WHAT TO WORK ON — Extract, from the records beneath this instruction, each line that contains the word "SAINT".

THE RECORDS —
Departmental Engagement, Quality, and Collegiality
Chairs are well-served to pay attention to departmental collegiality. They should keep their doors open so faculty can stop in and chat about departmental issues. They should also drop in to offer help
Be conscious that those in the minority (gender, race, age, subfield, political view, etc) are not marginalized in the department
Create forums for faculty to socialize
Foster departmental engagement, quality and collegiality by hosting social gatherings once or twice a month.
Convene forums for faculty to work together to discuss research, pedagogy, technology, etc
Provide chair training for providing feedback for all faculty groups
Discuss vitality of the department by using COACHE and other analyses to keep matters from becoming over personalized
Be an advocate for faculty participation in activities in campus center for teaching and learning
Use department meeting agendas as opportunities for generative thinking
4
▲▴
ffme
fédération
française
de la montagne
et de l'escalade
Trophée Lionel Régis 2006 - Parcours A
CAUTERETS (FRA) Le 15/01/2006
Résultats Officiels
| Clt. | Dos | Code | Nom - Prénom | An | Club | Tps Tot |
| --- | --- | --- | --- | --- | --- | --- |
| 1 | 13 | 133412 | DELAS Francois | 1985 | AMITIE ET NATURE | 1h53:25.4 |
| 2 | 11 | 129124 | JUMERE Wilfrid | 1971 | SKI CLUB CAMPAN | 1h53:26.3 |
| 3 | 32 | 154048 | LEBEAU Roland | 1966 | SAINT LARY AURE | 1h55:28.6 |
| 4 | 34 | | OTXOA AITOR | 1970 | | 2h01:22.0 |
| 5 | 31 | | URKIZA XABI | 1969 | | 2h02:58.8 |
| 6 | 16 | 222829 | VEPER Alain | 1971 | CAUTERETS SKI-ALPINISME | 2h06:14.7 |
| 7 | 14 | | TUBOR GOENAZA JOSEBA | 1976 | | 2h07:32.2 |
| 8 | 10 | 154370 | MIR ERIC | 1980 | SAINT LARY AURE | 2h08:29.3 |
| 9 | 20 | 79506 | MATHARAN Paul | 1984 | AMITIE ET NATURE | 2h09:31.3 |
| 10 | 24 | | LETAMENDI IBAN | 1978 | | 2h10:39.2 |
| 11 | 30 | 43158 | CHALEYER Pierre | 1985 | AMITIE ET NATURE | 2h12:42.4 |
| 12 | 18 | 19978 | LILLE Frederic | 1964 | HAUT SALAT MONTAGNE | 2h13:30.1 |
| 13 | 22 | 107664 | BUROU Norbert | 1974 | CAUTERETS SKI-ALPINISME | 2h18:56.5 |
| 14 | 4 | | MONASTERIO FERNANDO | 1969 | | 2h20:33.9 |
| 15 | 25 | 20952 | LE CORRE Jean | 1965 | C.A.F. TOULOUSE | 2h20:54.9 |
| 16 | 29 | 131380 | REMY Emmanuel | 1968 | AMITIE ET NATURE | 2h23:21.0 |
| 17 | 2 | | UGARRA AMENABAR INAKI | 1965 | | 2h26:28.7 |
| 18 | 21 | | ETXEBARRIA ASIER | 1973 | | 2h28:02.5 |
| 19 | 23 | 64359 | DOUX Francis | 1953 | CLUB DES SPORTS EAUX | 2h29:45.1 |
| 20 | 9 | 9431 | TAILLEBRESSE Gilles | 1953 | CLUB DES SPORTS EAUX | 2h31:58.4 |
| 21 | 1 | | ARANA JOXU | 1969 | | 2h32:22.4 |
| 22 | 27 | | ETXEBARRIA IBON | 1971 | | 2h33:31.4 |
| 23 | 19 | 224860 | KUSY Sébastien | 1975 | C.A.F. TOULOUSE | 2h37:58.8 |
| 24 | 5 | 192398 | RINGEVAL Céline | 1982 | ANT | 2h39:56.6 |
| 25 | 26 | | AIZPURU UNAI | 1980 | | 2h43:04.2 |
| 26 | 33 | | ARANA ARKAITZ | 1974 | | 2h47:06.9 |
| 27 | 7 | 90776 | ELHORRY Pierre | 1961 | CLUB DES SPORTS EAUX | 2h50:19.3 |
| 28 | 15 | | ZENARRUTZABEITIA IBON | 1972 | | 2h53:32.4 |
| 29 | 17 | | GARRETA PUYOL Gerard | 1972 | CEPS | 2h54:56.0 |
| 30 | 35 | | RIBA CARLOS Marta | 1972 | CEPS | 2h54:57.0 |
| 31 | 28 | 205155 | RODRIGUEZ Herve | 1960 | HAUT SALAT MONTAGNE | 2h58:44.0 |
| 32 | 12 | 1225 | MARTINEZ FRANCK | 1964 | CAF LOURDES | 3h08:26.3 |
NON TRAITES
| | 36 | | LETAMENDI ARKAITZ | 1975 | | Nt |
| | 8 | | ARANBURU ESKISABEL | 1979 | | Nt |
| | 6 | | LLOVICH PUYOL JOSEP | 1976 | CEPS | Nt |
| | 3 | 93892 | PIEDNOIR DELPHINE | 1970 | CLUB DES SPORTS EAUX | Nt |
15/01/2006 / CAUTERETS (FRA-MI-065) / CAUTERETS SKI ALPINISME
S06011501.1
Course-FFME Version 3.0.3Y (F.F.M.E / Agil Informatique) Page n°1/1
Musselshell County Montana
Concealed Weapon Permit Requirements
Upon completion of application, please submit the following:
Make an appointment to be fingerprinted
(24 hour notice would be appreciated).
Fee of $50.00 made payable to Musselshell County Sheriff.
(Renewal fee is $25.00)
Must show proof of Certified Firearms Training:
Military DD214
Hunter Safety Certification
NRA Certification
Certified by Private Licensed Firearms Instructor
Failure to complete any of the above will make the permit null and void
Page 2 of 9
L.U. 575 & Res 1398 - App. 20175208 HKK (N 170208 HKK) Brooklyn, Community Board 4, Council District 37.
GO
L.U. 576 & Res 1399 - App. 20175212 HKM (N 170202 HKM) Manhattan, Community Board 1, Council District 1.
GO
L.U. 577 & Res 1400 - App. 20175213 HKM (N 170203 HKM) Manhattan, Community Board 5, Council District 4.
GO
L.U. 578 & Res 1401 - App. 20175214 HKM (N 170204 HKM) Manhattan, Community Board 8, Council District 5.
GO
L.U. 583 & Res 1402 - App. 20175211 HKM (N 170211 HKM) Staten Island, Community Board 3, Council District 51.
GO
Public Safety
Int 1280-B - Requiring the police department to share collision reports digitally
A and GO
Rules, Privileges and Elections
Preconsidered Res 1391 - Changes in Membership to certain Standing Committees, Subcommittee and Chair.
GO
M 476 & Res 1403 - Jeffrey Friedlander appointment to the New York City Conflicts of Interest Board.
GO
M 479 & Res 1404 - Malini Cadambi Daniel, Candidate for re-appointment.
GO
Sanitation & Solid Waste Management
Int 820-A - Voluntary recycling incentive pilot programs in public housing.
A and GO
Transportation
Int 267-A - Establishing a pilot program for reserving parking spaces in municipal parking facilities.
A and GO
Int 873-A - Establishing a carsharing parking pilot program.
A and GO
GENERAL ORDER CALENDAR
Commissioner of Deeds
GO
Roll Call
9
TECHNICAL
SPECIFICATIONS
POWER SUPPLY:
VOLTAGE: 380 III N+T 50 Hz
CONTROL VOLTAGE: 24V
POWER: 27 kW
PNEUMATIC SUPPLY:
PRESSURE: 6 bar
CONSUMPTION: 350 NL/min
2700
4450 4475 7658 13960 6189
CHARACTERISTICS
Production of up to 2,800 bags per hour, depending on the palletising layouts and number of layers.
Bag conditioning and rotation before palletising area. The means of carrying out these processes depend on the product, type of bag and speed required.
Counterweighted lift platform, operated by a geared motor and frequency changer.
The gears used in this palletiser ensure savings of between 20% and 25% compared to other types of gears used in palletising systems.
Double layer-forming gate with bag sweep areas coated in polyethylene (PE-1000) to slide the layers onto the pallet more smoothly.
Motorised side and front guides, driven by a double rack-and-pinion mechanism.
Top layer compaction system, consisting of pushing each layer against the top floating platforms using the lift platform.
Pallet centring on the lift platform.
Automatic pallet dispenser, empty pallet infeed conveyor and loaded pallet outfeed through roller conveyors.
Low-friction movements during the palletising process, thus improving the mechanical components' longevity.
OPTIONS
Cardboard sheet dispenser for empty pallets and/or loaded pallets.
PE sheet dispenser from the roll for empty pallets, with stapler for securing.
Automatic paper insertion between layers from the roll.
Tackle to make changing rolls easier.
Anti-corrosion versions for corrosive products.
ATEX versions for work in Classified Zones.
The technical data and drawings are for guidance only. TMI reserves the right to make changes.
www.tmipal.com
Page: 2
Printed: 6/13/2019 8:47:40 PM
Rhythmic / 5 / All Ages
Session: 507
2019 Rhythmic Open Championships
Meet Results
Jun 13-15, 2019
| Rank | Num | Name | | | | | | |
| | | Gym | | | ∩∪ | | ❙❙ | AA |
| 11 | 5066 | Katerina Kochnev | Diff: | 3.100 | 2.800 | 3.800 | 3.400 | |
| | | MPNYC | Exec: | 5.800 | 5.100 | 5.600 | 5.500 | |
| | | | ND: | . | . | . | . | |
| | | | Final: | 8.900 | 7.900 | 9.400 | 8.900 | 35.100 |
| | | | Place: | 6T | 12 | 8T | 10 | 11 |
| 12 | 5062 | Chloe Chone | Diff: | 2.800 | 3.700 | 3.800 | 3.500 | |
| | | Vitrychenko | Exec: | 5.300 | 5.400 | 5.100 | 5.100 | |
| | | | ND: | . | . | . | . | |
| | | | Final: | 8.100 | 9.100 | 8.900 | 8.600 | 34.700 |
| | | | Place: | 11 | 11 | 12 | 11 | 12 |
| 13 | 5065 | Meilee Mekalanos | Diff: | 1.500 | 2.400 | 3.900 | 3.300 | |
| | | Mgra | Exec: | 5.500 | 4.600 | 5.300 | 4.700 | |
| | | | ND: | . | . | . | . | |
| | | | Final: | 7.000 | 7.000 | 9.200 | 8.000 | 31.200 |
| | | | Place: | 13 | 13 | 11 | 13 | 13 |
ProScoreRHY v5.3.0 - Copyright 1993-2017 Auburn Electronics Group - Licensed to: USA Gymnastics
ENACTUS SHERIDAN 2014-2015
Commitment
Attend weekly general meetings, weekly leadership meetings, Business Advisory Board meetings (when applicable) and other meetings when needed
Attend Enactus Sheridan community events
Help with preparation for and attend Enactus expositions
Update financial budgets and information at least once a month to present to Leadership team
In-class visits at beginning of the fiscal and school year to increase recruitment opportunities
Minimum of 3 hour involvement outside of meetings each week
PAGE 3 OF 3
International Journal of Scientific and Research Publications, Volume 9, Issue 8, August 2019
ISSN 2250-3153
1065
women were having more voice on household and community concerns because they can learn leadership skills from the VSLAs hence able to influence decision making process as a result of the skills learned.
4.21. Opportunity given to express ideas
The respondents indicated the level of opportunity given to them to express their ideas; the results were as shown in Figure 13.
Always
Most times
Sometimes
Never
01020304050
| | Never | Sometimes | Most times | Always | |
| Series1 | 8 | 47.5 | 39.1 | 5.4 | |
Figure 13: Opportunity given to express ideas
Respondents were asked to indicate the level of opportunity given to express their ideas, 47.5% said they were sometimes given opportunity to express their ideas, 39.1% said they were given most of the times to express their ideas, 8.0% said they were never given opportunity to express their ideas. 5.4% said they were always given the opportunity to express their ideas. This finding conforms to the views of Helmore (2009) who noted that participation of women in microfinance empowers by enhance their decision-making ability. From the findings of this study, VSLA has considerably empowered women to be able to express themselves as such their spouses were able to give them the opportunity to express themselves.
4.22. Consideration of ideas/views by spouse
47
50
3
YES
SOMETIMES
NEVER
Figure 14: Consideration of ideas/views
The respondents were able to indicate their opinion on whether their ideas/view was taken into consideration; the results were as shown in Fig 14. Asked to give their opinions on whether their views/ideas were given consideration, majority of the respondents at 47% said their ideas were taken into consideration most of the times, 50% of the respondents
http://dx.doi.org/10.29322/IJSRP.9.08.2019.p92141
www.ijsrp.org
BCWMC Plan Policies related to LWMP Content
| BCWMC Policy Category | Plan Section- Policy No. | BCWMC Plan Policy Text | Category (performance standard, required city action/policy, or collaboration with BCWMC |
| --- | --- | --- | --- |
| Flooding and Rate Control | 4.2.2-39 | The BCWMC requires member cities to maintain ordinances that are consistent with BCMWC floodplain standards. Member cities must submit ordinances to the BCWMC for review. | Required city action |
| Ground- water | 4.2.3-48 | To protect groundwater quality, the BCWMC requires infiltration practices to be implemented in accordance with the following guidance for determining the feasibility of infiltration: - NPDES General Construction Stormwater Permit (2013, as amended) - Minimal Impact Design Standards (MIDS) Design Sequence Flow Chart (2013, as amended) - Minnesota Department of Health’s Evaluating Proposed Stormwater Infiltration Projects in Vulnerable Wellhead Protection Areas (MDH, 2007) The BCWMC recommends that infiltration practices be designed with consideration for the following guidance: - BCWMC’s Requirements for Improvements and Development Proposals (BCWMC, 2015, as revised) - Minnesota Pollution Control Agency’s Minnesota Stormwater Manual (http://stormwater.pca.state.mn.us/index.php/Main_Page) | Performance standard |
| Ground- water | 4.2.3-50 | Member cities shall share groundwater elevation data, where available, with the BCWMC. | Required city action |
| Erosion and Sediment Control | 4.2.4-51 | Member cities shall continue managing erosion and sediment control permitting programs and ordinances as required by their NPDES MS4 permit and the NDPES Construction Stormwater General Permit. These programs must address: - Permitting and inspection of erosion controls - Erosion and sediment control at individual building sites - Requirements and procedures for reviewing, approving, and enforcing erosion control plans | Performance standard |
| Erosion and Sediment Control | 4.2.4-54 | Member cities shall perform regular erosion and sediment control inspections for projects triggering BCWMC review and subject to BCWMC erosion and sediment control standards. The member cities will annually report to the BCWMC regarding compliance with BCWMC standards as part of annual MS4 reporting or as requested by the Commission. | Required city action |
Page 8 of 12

EXERCISE RESULT —
| 3 | 32 | 154048 | LEBEAU Roland | 1966 | SAINT LARY AURE | 1h55:28.6 |
| 8 | 10 | 154370 | MIR ERIC | 1980 | SAINT LARY AURE | 2h08:29.3 |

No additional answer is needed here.